● HOW TO COMPLETE THIS TASK: Where the listing shows an image, skip it and output all other material unchanged.

● DATA TO USE:
* * * * * * * * *

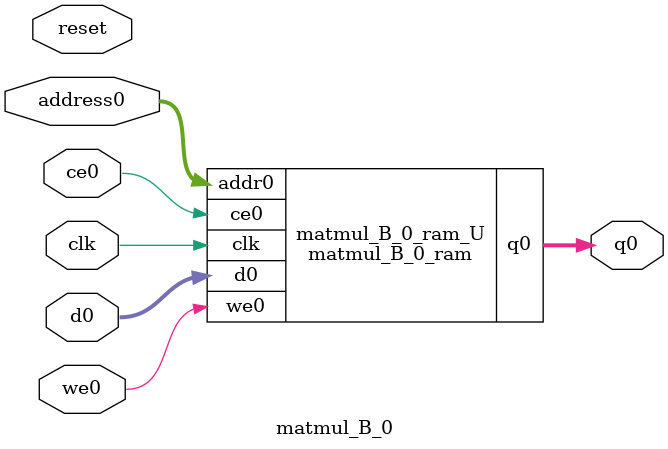
<source format=v>
`timescale 1 ns / 1 ps
module matmul_B_0_ram (addr0, ce0, d0, we0, q0,  clk);

parameter DWIDTH = 32;
parameter AWIDTH = 4;
parameter MEM_SIZE = 16;

input[AWIDTH-1:0] addr0;
input ce0;
input[DWIDTH-1:0] d0;
input we0;
output reg[DWIDTH-1:0] q0;
input clk;

(* ram_style = "distributed" *)reg [DWIDTH-1:0] ram[0:MEM_SIZE-1];




always @(posedge clk)  
begin 
    if (ce0) begin
        if (we0) 
            ram[addr0] <= d0; 
        q0 <= ram[addr0];
    end
end


endmodule

`timescale 1 ns / 1 ps
module matmul_B_0(
    reset,
    clk,
    address0,
    ce0,
    we0,
    d0,
    q0);

parameter DataWidth = 32'd32;
parameter AddressRange = 32'd16;
parameter AddressWidth = 32'd4;
input reset;
input clk;
input[AddressWidth - 1:0] address0;
input ce0;
input we0;
input[DataWidth - 1:0] d0;
output[DataWidth - 1:0] q0;



matmul_B_0_ram matmul_B_0_ram_U(
    .clk( clk ),
    .addr0( address0 ),
    .ce0( ce0 ),
    .we0( we0 ),
    .d0( d0 ),
    .q0( q0 ));

endmodule


</source>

* * * * * * * * *

● SOLUTION TO THIS TASK:
<source format=v>
`timescale 1 ns / 1 ps
module matmul_B_0_ram (addr0, ce0, d0, we0, q0,  clk);

parameter DWIDTH = 32;
parameter AWIDTH = 4;
parameter MEM_SIZE = 16;

input[AWIDTH-1:0] addr0;
input ce0;
input[DWIDTH-1:0] d0;
input we0;
output reg[DWIDTH-1:0] q0;
input clk;

(* ram_style = "distributed" *)reg [DWIDTH-1:0] ram[0:MEM_SIZE-1];




always @(posedge clk)  
begin 
    if (ce0) begin
        if (we0) 
            ram[addr0] <= d0; 
        q0 <= ram[addr0];
    end
end


endmodule

`timescale 1 ns / 1 ps
module matmul_B_0(
    reset,
    clk,
    address0,
    ce0,
    we0,
    d0,
    q0);

parameter DataWidth = 32'd32;
parameter AddressRange = 32'd16;
parameter AddressWidth = 32'd4;
input reset;
input clk;
input[AddressWidth - 1:0] address0;
input ce0;
input we0;
input[DataWidth - 1:0] d0;
output[DataWidth - 1:0] q0;



matmul_B_0_ram matmul_B_0_ram_U(
    .clk( clk ),
    .addr0( address0 ),
    .ce0( ce0 ),
    .we0( we0 ),
    .d0( d0 ),
    .q0( q0 ));

endmodule


</source>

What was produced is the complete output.